Seine Worte sind wie eine Vorhersage:
" Wir die Wiederherstellung des kapitalistischen Weltmarktes und, fast unverändert, der wesentlichen Institutionen der bürgerlichen Gesellschaft in den großen Industrienationen seit 1920 nicht im sozialistischen Rußland eine unerwartete Reproduktion der kapitalistischen Produktionsverhältnisse bewirken? Der Tod Lenins, die brutale Ausschaltung Trotzkis und später die Hinrichtung Bucharins versetzten der theoretischen Forschung einen tödlichen Schlag. " [Herv. v. d.V.](Lefèbvre:58)*11
 
[Konkurrenzkapitalismus//Realsozialismus]

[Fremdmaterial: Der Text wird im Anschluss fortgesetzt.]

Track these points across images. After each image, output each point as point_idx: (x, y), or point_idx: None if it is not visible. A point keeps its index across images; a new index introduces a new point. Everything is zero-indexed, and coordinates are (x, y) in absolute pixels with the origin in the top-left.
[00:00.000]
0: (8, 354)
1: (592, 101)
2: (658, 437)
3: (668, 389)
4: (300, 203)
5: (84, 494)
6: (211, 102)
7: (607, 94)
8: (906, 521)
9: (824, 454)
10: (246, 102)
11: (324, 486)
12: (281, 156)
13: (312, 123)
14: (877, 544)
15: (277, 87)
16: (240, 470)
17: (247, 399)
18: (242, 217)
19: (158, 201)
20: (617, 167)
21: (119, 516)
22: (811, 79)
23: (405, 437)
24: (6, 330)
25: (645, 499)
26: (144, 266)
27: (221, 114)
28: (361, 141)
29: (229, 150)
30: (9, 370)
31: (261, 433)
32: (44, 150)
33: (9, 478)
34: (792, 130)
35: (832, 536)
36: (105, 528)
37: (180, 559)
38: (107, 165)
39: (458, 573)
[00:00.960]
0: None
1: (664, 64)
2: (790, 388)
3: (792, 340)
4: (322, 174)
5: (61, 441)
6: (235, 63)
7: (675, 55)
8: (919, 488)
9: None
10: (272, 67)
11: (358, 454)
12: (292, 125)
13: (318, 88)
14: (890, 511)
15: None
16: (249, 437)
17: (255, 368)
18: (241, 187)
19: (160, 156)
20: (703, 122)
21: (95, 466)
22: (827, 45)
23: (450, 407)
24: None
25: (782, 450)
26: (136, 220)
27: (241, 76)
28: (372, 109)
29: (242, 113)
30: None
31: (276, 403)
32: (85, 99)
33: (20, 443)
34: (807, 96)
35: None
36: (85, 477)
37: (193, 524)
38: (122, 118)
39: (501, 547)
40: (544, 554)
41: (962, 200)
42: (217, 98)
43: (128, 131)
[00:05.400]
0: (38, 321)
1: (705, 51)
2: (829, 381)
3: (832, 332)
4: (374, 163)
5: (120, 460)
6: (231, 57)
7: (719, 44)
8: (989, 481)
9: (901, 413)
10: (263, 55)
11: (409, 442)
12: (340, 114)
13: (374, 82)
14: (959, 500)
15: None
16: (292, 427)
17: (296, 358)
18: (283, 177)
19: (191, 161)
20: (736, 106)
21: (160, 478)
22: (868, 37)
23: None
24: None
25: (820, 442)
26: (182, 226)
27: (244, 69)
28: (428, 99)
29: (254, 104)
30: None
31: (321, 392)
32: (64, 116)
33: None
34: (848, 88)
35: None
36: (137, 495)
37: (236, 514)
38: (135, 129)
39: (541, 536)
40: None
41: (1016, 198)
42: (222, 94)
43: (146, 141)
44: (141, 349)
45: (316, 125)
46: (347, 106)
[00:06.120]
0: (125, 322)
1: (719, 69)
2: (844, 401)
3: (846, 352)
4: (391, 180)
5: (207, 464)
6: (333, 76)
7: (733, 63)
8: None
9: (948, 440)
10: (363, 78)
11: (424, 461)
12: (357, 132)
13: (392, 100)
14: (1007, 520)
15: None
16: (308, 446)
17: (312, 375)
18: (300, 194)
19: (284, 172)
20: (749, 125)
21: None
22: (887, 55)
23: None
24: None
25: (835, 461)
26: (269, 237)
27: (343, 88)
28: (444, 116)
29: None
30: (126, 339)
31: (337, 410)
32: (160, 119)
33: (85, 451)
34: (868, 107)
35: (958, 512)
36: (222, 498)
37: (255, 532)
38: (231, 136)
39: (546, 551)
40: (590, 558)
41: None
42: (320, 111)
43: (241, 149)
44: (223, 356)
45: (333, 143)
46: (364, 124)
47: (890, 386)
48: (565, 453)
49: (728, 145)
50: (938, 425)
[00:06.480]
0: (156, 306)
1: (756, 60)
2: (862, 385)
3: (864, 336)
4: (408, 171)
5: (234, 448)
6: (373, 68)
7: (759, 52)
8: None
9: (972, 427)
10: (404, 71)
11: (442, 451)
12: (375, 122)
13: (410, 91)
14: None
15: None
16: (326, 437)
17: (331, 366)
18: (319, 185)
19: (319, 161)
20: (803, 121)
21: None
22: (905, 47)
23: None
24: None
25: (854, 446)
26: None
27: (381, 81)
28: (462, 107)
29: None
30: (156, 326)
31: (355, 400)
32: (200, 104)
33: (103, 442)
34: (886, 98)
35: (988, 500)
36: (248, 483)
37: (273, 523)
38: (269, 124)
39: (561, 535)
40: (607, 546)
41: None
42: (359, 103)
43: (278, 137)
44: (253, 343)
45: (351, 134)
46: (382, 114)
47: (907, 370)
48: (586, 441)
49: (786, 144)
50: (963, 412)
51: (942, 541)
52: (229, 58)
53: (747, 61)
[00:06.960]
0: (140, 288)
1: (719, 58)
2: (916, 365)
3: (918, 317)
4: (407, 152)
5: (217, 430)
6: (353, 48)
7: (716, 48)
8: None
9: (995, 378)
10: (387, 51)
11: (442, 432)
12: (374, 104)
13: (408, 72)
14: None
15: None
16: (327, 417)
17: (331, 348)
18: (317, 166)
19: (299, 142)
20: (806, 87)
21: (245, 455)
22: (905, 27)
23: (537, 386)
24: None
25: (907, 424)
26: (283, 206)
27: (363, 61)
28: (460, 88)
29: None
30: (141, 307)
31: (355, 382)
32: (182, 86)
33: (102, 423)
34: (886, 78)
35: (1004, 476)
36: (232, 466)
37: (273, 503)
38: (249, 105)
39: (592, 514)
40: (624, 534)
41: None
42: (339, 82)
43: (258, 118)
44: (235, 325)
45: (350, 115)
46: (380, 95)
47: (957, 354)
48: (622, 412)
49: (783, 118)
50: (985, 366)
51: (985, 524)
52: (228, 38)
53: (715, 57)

{ Hier steckt ein wichtiges Moment der Kritik, wird aber von ihm nicht geleistet und ist gerade bei Trotzki im Wesentlichen ausgearbeitet oder auch Preobrazenski.*12 Letzterer entwickelt im Detail, wie Wertgesetz, Geld und Lohnarbeit als Teile des Kapitalverhältnisses im Realsozialismus, bzw. in der 'ursprünglichen sozialistischen Akkumulation' im System des 'warenproduzierenden Sozialismus' ihre relative Wichtigkeit und Wirklichkeit besitzen. (d.V.)}

Seine Untersuchungen der RdP stellt er sowohl So sei auch selbst das Marxistische Denken darauf zu untersuchen, wie es selbst der RdP dienlich gewesen ist. Dies bezieht er nicht abstrakt auf "Mißbrauch", sondern auf die Planwirtschaft und den die Gesellschaft manipulierenden Staat, den Realsozialismus also.

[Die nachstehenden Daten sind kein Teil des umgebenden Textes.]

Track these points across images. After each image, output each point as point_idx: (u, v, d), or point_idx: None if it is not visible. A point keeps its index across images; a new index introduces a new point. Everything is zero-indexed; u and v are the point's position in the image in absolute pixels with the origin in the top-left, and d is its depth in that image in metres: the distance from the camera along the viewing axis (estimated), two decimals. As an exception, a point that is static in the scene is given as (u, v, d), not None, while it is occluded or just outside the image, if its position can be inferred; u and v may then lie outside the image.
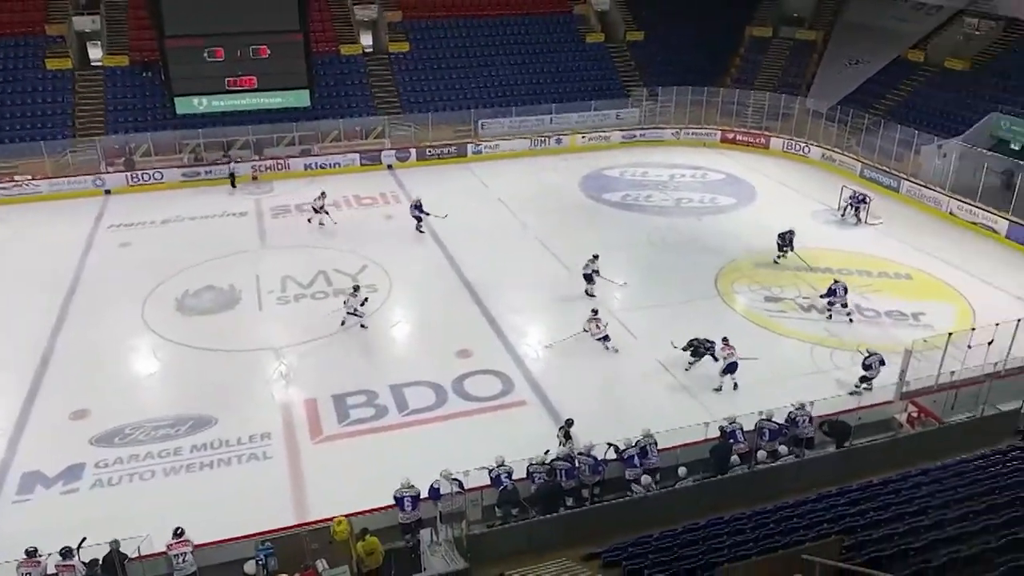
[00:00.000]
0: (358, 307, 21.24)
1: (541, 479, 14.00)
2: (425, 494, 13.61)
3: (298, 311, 22.55)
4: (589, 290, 23.16)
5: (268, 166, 34.09)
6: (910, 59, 37.74)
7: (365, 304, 21.56)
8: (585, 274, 23.19)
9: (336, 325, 21.23)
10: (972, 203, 28.79)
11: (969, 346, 16.50)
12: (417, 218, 28.11)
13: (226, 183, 32.87)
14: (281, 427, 17.39)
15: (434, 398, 18.36)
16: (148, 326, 21.69)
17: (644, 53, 42.70)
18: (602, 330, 20.30)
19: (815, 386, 17.74)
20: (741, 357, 18.41)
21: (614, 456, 14.74)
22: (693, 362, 19.06)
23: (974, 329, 17.35)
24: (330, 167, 34.83)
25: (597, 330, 20.30)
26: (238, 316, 22.38)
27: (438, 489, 13.51)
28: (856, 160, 33.97)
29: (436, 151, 36.36)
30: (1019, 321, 16.92)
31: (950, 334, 16.89)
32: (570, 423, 15.78)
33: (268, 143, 34.83)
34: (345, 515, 13.18)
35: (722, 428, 15.15)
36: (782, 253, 25.19)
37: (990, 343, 16.64)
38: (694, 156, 37.09)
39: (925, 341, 16.91)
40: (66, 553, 12.15)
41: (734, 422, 15.19)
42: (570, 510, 13.72)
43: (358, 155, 35.37)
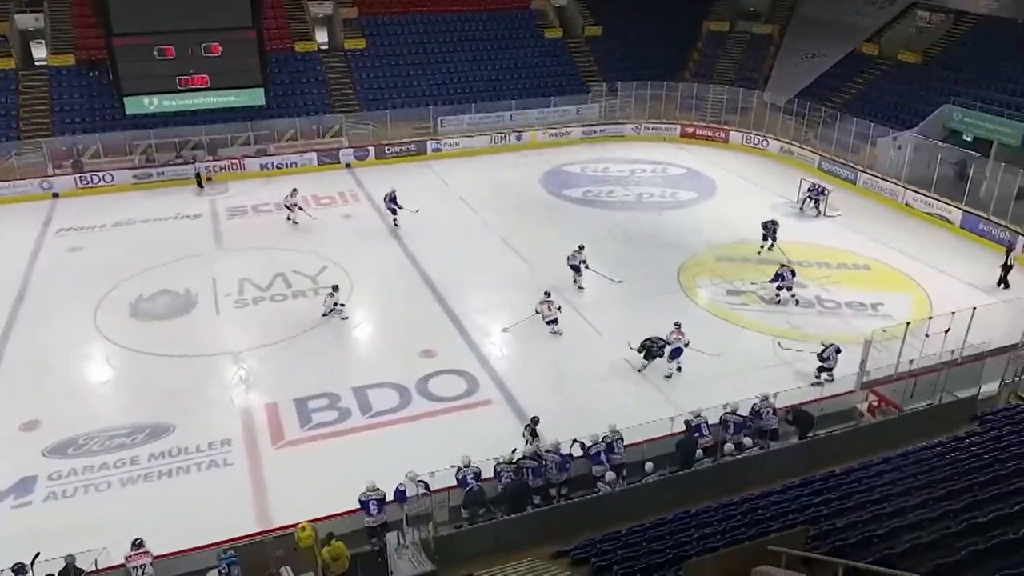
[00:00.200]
0: (338, 303, 21.54)
1: (508, 478, 13.92)
2: (391, 497, 13.46)
3: (256, 314, 22.17)
4: (578, 282, 23.10)
5: (223, 167, 33.40)
6: (865, 52, 38.36)
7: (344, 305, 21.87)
8: (572, 265, 23.11)
9: (296, 327, 21.03)
10: (927, 194, 29.30)
11: (927, 335, 16.76)
12: (392, 210, 27.95)
13: (183, 184, 32.21)
14: (241, 433, 17.08)
15: (398, 399, 18.17)
16: (101, 332, 21.13)
17: (603, 48, 42.79)
18: (552, 312, 20.31)
19: (778, 378, 17.91)
20: (695, 348, 18.71)
21: (580, 453, 14.71)
22: (646, 364, 19.01)
23: (931, 318, 17.61)
24: (287, 167, 34.28)
25: (549, 312, 20.33)
26: (195, 320, 21.92)
27: (404, 491, 13.34)
28: (814, 153, 34.40)
29: (395, 149, 36.02)
30: (974, 309, 17.22)
31: (908, 323, 17.14)
32: (536, 421, 15.73)
33: (222, 143, 34.16)
34: (309, 521, 12.99)
35: (687, 422, 15.24)
36: (766, 243, 25.41)
37: (947, 332, 16.93)
38: (654, 151, 37.24)
39: (884, 331, 17.16)
40: (19, 569, 11.84)
41: (699, 416, 15.28)
42: (537, 508, 13.65)
43: (315, 154, 34.88)
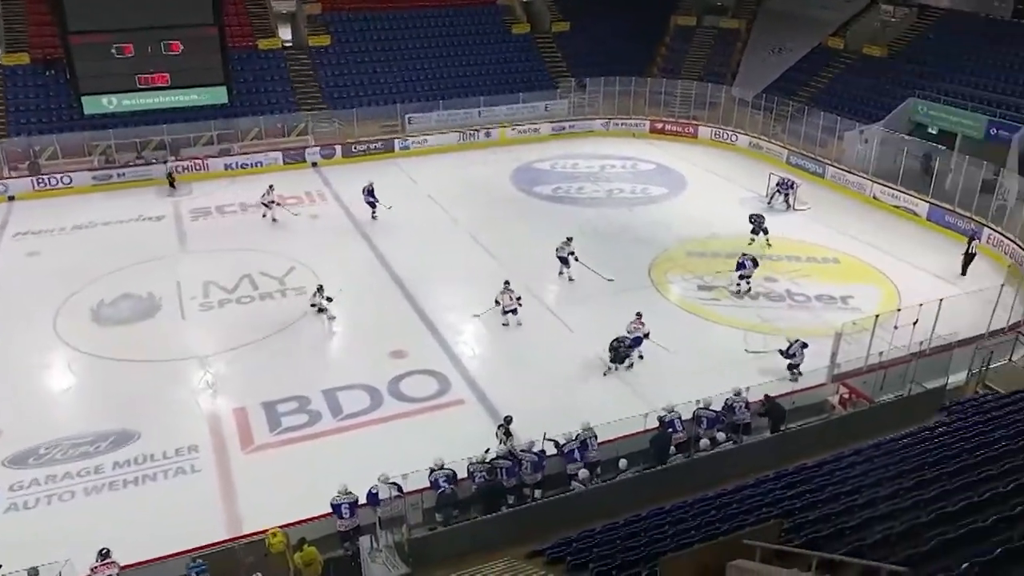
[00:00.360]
0: (324, 302, 21.37)
1: (482, 478, 13.80)
2: (363, 500, 13.31)
3: (223, 317, 21.77)
4: (568, 274, 23.02)
5: (185, 167, 32.75)
6: (830, 46, 38.76)
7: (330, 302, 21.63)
8: (560, 256, 23.03)
9: (264, 330, 20.79)
10: (894, 187, 29.63)
11: (896, 327, 16.92)
12: (371, 204, 27.75)
13: (145, 185, 31.62)
14: (209, 438, 16.74)
15: (369, 401, 17.94)
16: (61, 338, 20.61)
17: (571, 44, 42.75)
18: (512, 303, 20.26)
19: (750, 372, 17.96)
20: (653, 341, 18.85)
21: (554, 451, 14.62)
22: (611, 368, 18.79)
23: (899, 310, 17.79)
24: (252, 166, 33.74)
25: (509, 302, 20.34)
26: (159, 324, 21.47)
27: (376, 494, 13.17)
28: (782, 147, 34.64)
29: (362, 147, 35.67)
30: (941, 301, 17.41)
31: (877, 316, 17.33)
32: (509, 420, 15.60)
33: (185, 143, 33.52)
34: (281, 526, 12.86)
35: (660, 418, 15.23)
36: (757, 237, 25.49)
37: (915, 323, 17.10)
38: (624, 147, 37.27)
39: (854, 324, 17.31)
40: (-22, 584, 11.49)
41: (672, 411, 15.27)
42: (512, 508, 13.53)
43: (280, 153, 34.41)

Um auch dies zu erfassen benutzt er den Begriff der 'Ideologie'. Diese definiert sich zuerst durch ihre >Funktion<. Ideologien sind z.B. Philosophie, Religion, Ethik, Ästhetik, Moral, Kultur, Sittlichkeit,... Aber die Ideologie hat die Funktion neben ihrem "Gegenteil" der Gewalt, letztendlich dem Staat, die Menschen zu "überreden" und abzulenken, die aktuellen Verhältnisse als natürliche zu verstecken und so außerhalb der Kritik zu halten. Hingegen gibt keine RdP einfach vermittels Ideologie oder Repression allein, keine bloße Wiederholung.
 
[Ideologie und Integration]
Folgerichtig definiert er sie bezüglich der eingeführten RdP. Ideologie ist definiert als "Jede Vorstellung, die unmittelbar oder mittelbar zur Reproduktion der Produktionsverhältnisse beiträgt."(S.34) Sie kann also auch nicht von der Praxis gelöst werden (sondern ist durch sie bestimmt und Teil der Praxis).
 
[Definition: Ideologie]
Die Ideologien dienen zur Ablenkung als "reine Konversationsthemen"(S.13).

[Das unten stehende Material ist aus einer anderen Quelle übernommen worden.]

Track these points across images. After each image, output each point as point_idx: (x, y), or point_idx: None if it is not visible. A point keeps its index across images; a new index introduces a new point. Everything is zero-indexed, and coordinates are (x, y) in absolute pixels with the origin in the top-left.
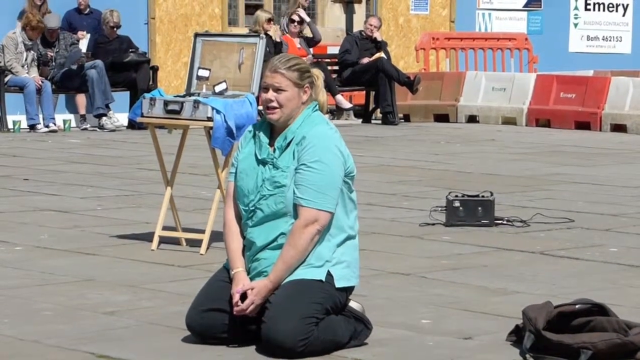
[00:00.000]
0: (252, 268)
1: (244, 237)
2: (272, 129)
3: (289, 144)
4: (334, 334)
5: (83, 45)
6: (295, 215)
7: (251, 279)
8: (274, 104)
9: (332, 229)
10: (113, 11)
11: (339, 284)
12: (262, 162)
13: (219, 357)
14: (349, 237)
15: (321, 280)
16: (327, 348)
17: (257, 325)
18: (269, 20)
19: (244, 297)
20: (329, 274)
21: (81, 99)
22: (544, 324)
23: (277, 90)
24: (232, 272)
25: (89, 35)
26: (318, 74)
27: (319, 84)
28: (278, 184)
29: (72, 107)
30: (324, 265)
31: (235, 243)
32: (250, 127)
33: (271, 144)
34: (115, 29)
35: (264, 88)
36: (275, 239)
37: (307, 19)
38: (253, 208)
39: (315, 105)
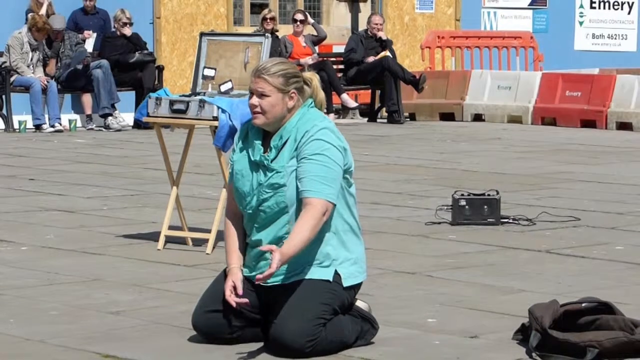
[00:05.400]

Die wirksamen Ideologien sind nach Lefèbvre immer mit der Praxis verbunden (?wie auch sonst). Solche wirksamen aber blenden diesen ihren Zusammenhang aus. Sie verschleiern, umgreifen und umhüllen die Praxis, deren Teil sie sind. So halten Ideologien z.B. Erde-Arbeit-Kapital auseinander und trennen sie, lassen sie als getrennt erscheinen "und bewirkt bis zu einem gewissen Grade sogar ihre tatsächliche (scheinbare) Trennung"(S.13). Aber genauso werden diese Elemente auch verdeckend vermischt, z.B. beim BIP Arbeitslohn und Grundrente als unterschiedslose Geldquanta.
" Die wirksamen Ideologien lassen sich nur schwer oder fast gar nicht von der Praxis unterscheiden. Sie finden ihren Ausdruck nicht auf einer explizit ideologischen Ebene, sie treten als Ideologien gar nicht in Erscheinung. Dies gilt etwa für den Szientivismus, den Positivismus oder den Strukturalismus, die untrennbar sind vom massiven Eindringen der Wissenschaft in den Produktionsprozeß. " [Herv. v. d.V.](Lefèbvre:13)*13
Ideologie verschleiert aber ebenso
  • das Entstehen neuer Verhältnisse, wie
  • die Reproduktion der alten Verhältnisse.
Sie ist Teil der politischen Praxis der Gesellschaft.
 
[Verhältnis Ideologie und Praxis]
" Für die Dogmatiker kann man schon jetzt die Wissenschaft aller Ideologie entkleiden. Für die Überkritischen ist das Wissen bloß zäher Schein und die angebliche Wissenschaft nichts anderes als die Ideologie dieser Gesellschaft. " (Lefèbvre:85)*14
 
[Doppelseitige Abgrenzung]
Ideologie kann sich den Schein der Nicht-Ideologie geben, z.B. der "natürlichen Reproduktion". Die Dialektik zeigt sich wiederum darin, dass "(scheinbar) Nicht-Ideologie ideologisch wird, sich in eine (aktive und wirksame) Ideologie verwandelt"(S.35), etc..
 
[Dialektik der Ideologie selbst]
Die wirksamsten Ideologien sind nach Lefèbvre solche, welche "Systeme" produzieren, die Kohärenz herstellen, das Bestehende absichern und abdichten, es z.B. zum Natürlichen hypostasieren. Sie erscheinen nur als Nicht-Ideologie und verdecken so sich selbst.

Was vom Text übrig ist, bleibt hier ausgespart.